* [SET PROBLEM] Reproduce the material below verbatim, from the line containing "family: Amaranthaceae" up to and including the final line of the material. Omit the pictures.
═══
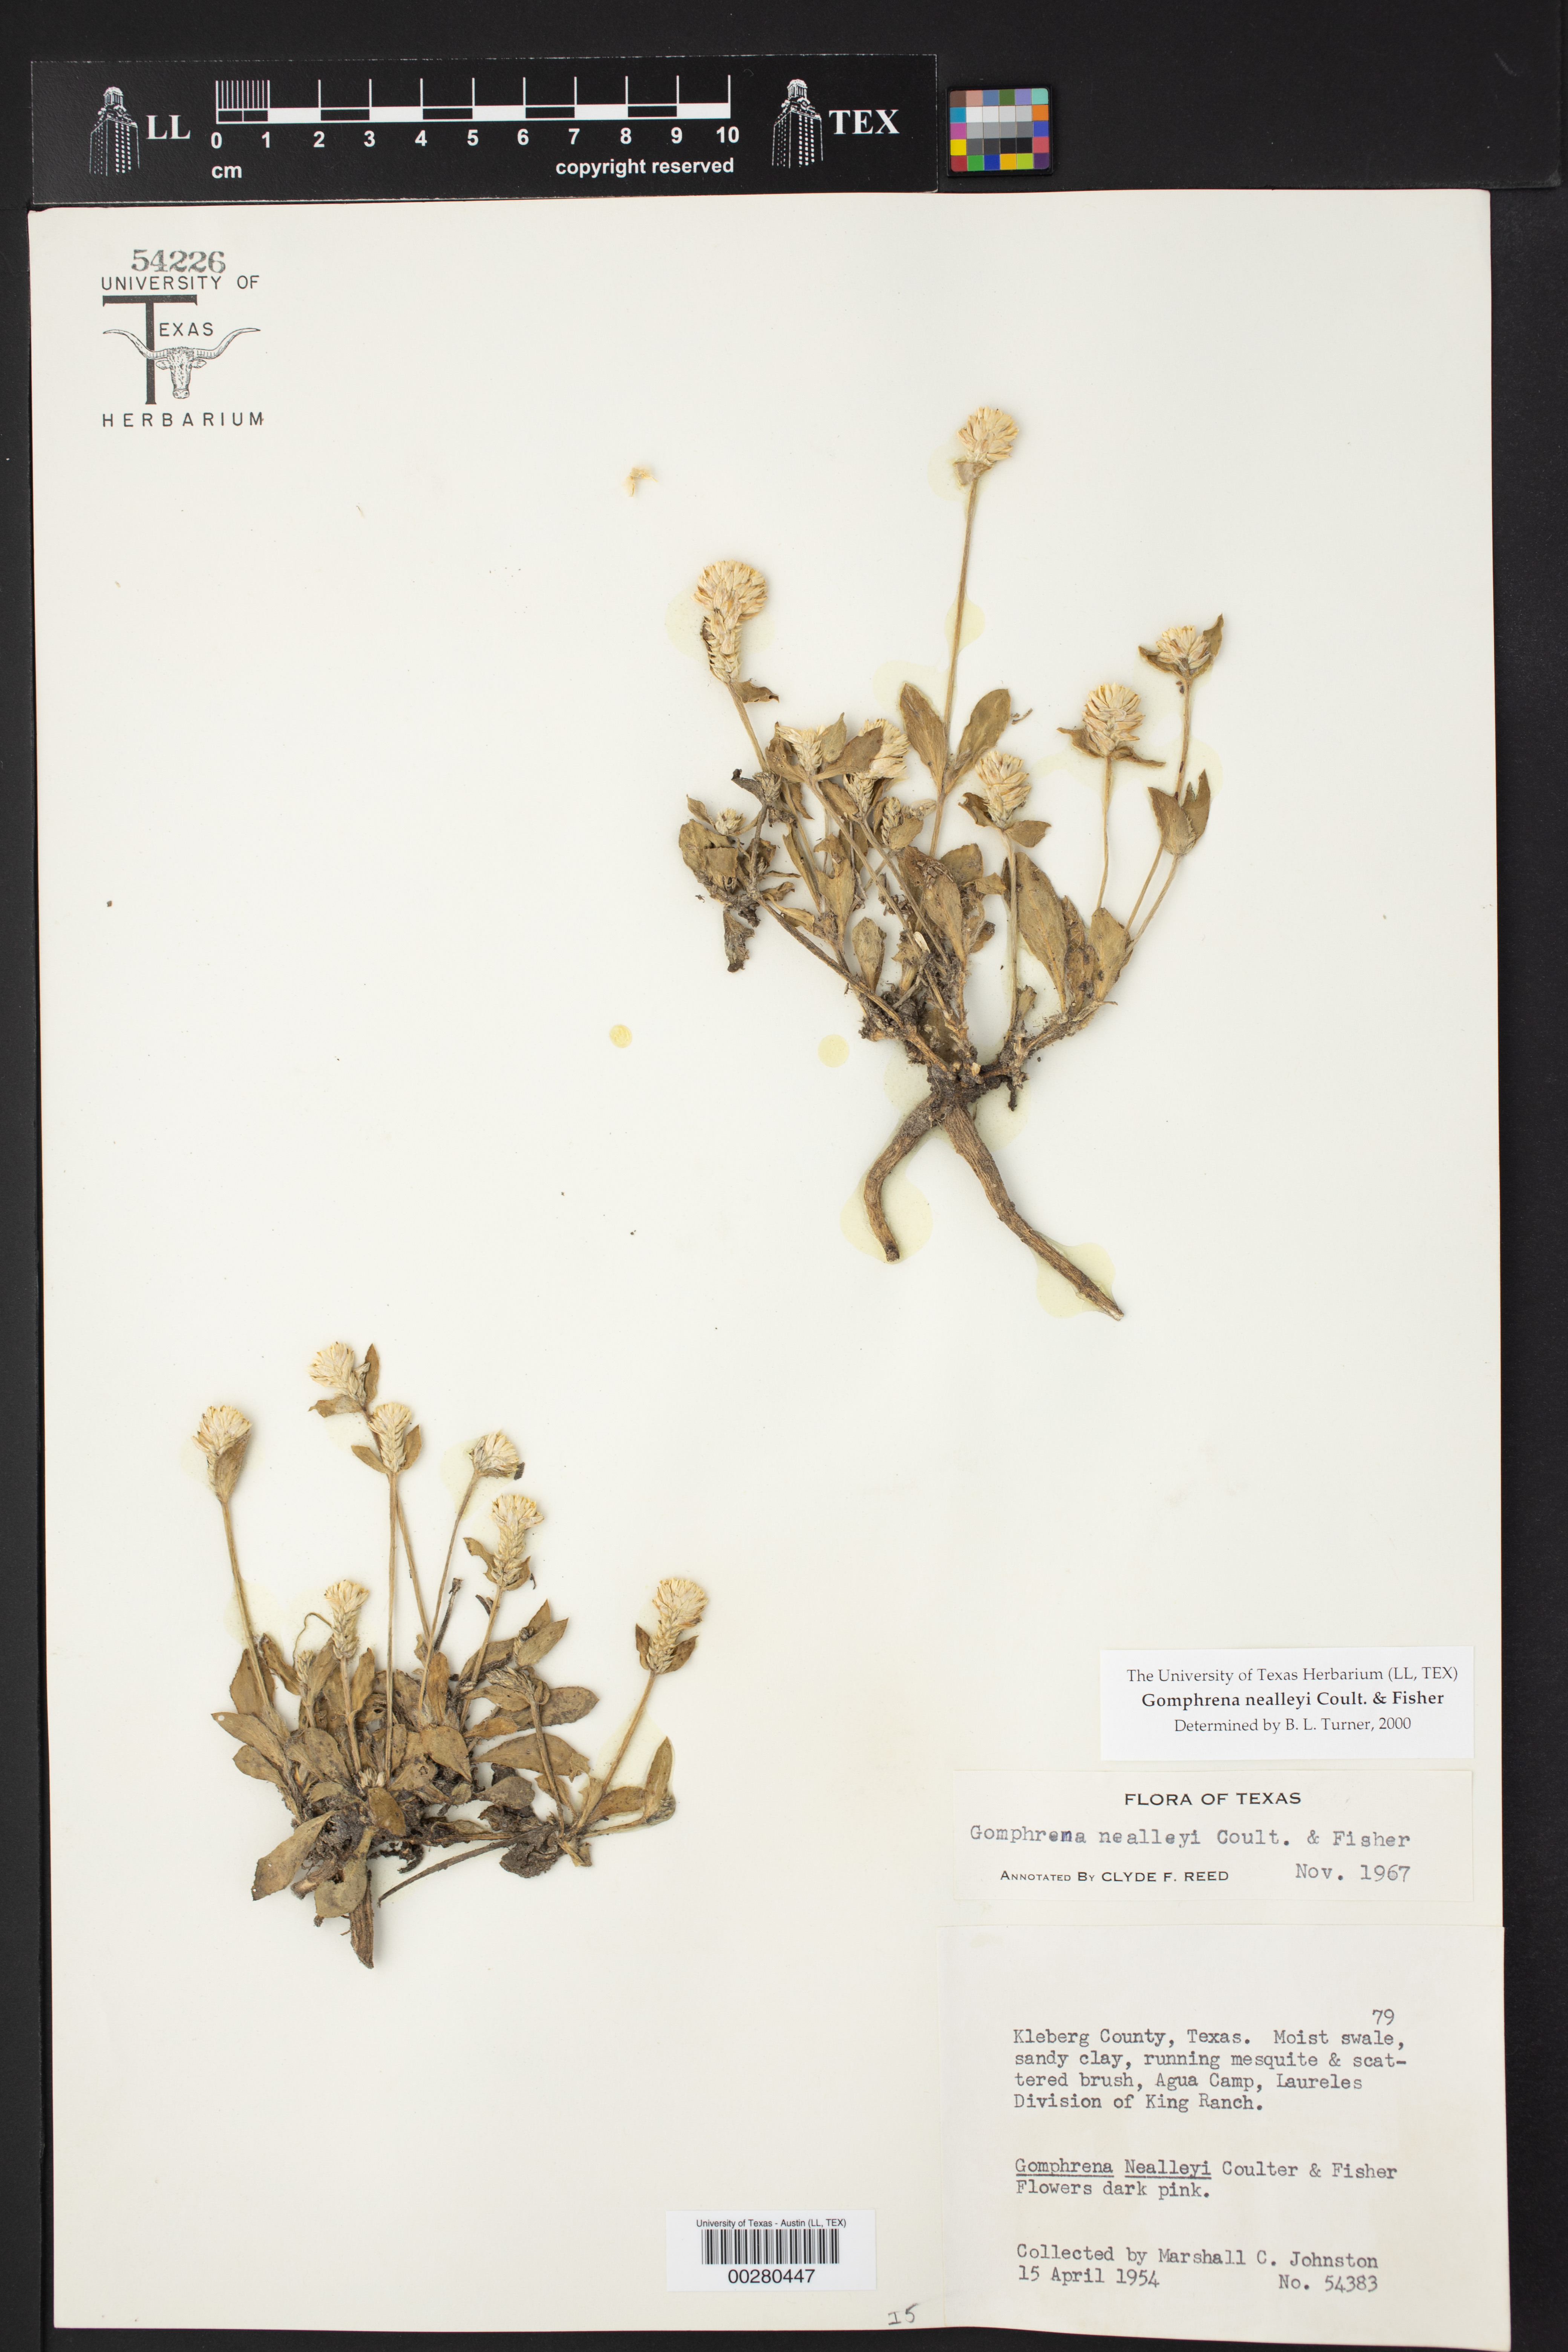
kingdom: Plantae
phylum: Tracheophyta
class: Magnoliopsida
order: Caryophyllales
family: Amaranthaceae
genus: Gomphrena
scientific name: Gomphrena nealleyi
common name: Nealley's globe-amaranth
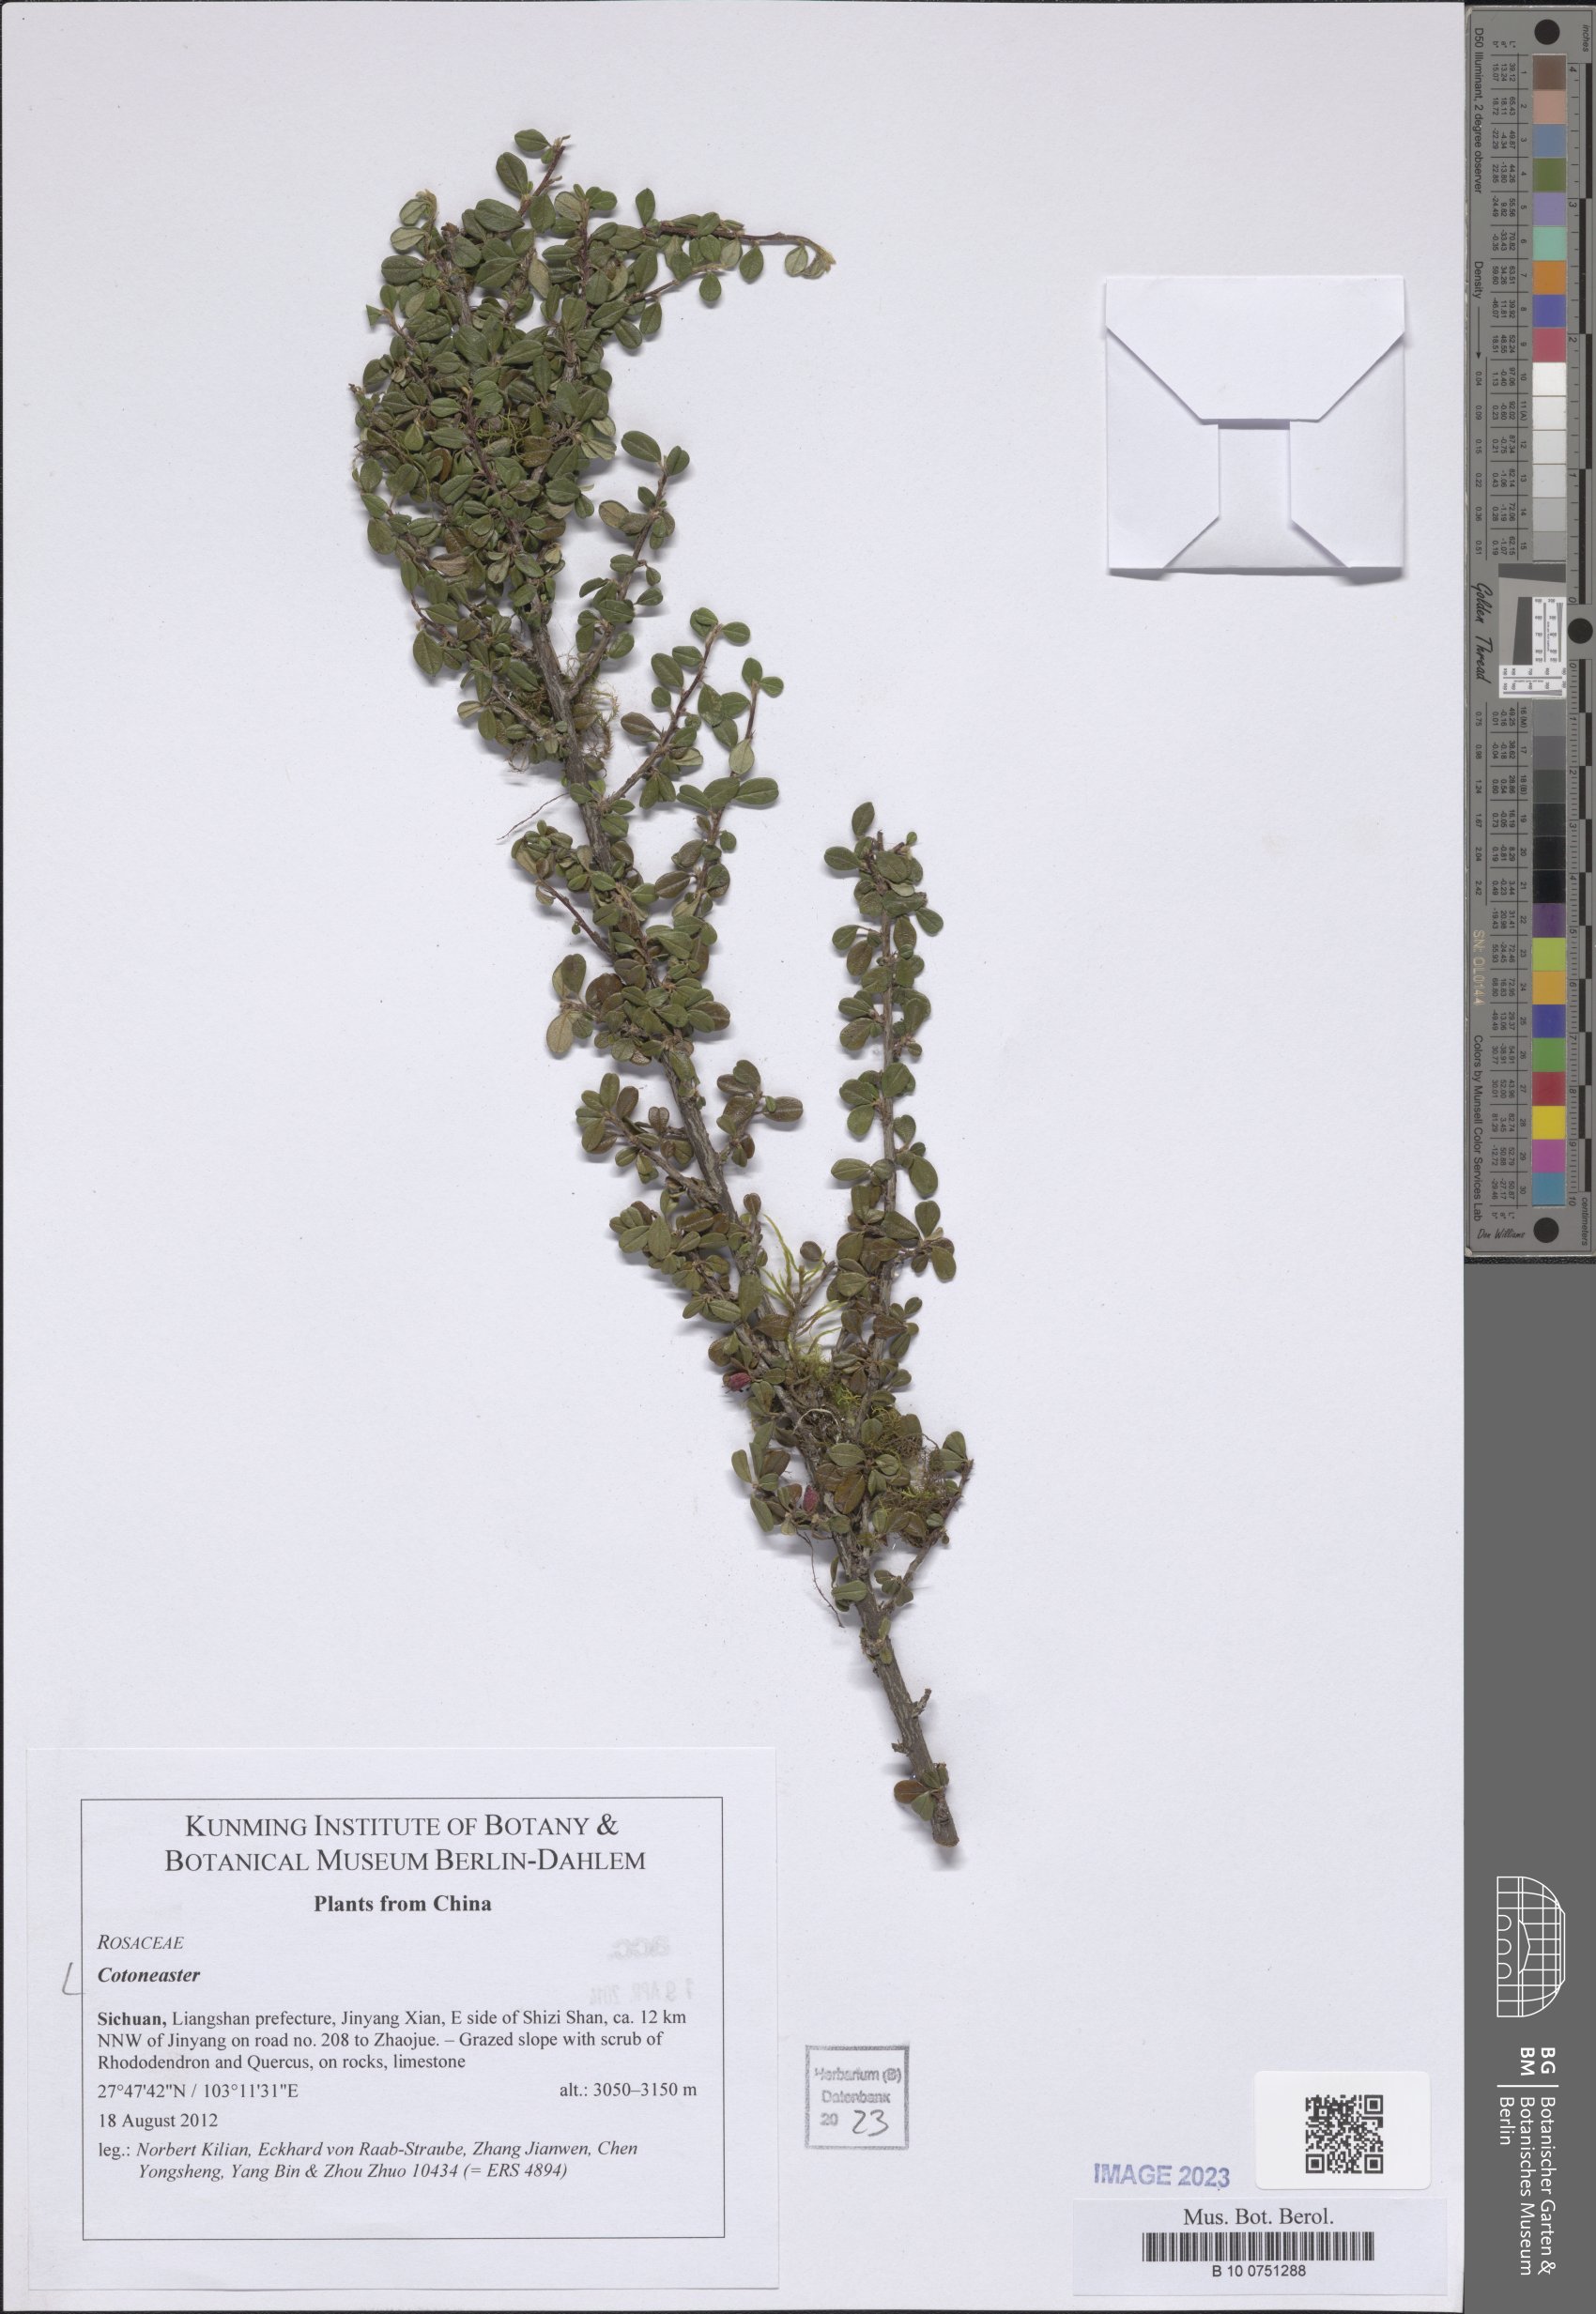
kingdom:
═══
* [RESPONSE TO THIS TASK]
family: Amaranthaceae
genus: Gomphrena
scientific name: Gomphrena nealleyi
common name: Nealley's globe-amaranth
kingdom:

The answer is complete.